[Saved data entries]
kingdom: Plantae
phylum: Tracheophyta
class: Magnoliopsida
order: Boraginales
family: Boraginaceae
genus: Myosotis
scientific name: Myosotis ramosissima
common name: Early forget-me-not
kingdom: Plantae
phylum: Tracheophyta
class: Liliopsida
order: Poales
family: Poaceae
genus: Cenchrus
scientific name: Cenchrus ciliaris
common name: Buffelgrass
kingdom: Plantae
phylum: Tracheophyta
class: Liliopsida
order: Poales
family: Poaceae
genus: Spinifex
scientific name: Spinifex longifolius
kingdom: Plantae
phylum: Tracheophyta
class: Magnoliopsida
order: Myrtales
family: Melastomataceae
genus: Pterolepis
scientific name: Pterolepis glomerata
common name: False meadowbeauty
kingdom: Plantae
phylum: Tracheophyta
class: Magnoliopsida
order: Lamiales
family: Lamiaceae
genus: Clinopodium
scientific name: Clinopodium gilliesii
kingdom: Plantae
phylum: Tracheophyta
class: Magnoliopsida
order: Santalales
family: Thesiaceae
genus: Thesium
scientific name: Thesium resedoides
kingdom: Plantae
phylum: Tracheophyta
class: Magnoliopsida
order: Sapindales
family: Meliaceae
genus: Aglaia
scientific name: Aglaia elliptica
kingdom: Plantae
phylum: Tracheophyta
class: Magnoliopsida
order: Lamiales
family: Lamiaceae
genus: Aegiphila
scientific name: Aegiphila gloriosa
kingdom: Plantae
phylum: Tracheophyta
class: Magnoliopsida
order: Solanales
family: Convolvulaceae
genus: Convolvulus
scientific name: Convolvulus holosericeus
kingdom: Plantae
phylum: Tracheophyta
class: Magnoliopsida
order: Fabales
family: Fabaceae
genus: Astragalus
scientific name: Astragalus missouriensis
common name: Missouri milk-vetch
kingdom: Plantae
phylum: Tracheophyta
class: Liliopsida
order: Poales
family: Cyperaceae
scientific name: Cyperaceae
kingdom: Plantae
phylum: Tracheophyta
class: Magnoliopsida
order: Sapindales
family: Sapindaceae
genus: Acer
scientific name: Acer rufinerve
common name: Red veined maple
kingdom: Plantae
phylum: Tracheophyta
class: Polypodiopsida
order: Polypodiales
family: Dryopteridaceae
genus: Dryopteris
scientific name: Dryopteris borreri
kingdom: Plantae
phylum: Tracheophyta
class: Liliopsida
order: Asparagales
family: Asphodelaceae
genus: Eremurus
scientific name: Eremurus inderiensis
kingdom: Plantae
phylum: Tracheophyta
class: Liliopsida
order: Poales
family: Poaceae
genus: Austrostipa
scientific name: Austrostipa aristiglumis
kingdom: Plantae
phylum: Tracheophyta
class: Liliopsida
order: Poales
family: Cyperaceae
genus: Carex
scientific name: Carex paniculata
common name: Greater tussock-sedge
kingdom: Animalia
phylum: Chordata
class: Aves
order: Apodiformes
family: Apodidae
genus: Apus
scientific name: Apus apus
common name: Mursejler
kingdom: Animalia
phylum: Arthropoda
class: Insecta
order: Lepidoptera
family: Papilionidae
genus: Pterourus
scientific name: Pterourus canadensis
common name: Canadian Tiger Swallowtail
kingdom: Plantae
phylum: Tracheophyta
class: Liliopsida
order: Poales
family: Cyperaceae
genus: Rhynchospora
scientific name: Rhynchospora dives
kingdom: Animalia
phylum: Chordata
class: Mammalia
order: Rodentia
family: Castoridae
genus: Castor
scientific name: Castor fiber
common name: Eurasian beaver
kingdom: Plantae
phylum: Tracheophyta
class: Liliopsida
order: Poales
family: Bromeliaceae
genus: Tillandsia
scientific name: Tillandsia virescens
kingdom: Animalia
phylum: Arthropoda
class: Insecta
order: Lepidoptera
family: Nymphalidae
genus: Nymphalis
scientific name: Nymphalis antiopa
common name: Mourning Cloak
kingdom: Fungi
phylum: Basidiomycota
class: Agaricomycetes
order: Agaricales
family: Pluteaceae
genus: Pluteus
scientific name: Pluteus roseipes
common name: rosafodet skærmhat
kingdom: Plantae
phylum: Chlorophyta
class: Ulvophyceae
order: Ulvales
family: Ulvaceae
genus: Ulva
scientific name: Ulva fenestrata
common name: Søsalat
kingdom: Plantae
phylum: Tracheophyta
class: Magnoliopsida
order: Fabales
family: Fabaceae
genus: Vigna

■ **Requirement**: Reproduce every line of the records above without any change.

■ **Written answer**:
kingdom: Plantae
phylum: Tracheophyta
class: Magnoliopsida
order: Boraginales
family: Boraginaceae
genus: Myosotis
scientific name: Myosotis ramosissima
common name: Early forget-me-not
kingdom: Plantae
phylum: Tracheophyta
class: Liliopsida
order: Poales
family: Poaceae
genus: Cenchrus
scientific name: Cenchrus ciliaris
common name: Buffelgrass
kingdom: Plantae
phylum: Tracheophyta
class: Liliopsida
order: Poales
family: Poaceae
genus: Spinifex
scientific name: Spinifex longifolius
kingdom: Plantae
phylum: Tracheophyta
class: Magnoliopsida
order: Myrtales
family: Melastomataceae
genus: Pterolepis
scientific name: Pterolepis glomerata
common name: False meadowbeauty
kingdom: Plantae
phylum: Tracheophyta
class: Magnoliopsida
order: Lamiales
family: Lamiaceae
genus: Clinopodium
scientific name: Clinopodium gilliesii
kingdom: Plantae
phylum: Tracheophyta
class: Magnoliopsida
order: Santalales
family: Thesiaceae
genus: Thesium
scientific name: Thesium resedoides
kingdom: Plantae
phylum: Tracheophyta
class: Magnoliopsida
order: Sapindales
family: Meliaceae
genus: Aglaia
scientific name: Aglaia elliptica
kingdom: Plantae
phylum: Tracheophyta
class: Magnoliopsida
order: Lamiales
family: Lamiaceae
genus: Aegiphila
scientific name: Aegiphila gloriosa
kingdom: Plantae
phylum: Tracheophyta
class: Magnoliopsida
order: Solanales
family: Convolvulaceae
genus: Convolvulus
scientific name: Convolvulus holosericeus
kingdom: Plantae
phylum: Tracheophyta
class: Magnoliopsida
order: Fabales
family: Fabaceae
genus: Astragalus
scientific name: Astragalus missouriensis
common name: Missouri milk-vetch
kingdom: Plantae
phylum: Tracheophyta
class: Liliopsida
order: Poales
family: Cyperaceae
scientific name: Cyperaceae
kingdom: Plantae
phylum: Tracheophyta
class: Magnoliopsida
order: Sapindales
family: Sapindaceae
genus: Acer
scientific name: Acer rufinerve
common name: Red veined maple
kingdom: Plantae
phylum: Tracheophyta
class: Polypodiopsida
order: Polypodiales
family: Dryopteridaceae
genus: Dryopteris
scientific name: Dryopteris borreri
kingdom: Plantae
phylum: Tracheophyta
class: Liliopsida
order: Asparagales
family: Asphodelaceae
genus: Eremurus
scientific name: Eremurus inderiensis
kingdom: Plantae
phylum: Tracheophyta
class: Liliopsida
order: Poales
family: Poaceae
genus: Austrostipa
scientific name: Austrostipa aristiglumis
kingdom: Plantae
phylum: Tracheophyta
class: Liliopsida
order: Poales
family: Cyperaceae
genus: Carex
scientific name: Carex paniculata
common name: Greater tussock-sedge
kingdom: Animalia
phylum: Chordata
class: Aves
order: Apodiformes
family: Apodidae
genus: Apus
scientific name: Apus apus
common name: Mursejler
kingdom: Animalia
phylum: Arthropoda
class: Insecta
order: Lepidoptera
family: Papilionidae
genus: Pterourus
scientific name: Pterourus canadensis
common name: Canadian Tiger Swallowtail
kingdom: Plantae
phylum: Tracheophyta
class: Liliopsida
order: Poales
family: Cyperaceae
genus: Rhynchospora
scientific name: Rhynchospora dives
kingdom: Animalia
phylum: Chordata
class: Mammalia
order: Rodentia
family: Castoridae
genus: Castor
scientific name: Castor fiber
common name: Eurasian beaver
kingdom: Plantae
phylum: Tracheophyta
class: Liliopsida
order: Poales
family: Bromeliaceae
genus: Tillandsia
scientific name: Tillandsia virescens
kingdom: Animalia
phylum: Arthropoda
class: Insecta
order: Lepidoptera
family: Nymphalidae
genus: Nymphalis
scientific name: Nymphalis antiopa
common name: Mourning Cloak
kingdom: Fungi
phylum: Basidiomycota
class: Agaricomycetes
order: Agaricales
family: Pluteaceae
genus: Pluteus
scientific name: Pluteus roseipes
common name: rosafodet skærmhat
kingdom: Plantae
phylum: Chlorophyta
class: Ulvophyceae
order: Ulvales
family: Ulvaceae
genus: Ulva
scientific name: Ulva fenestrata
common name: Søsalat
kingdom: Plantae
phylum: Tracheophyta
class: Magnoliopsida
order: Fabales
family: Fabaceae
genus: Vigna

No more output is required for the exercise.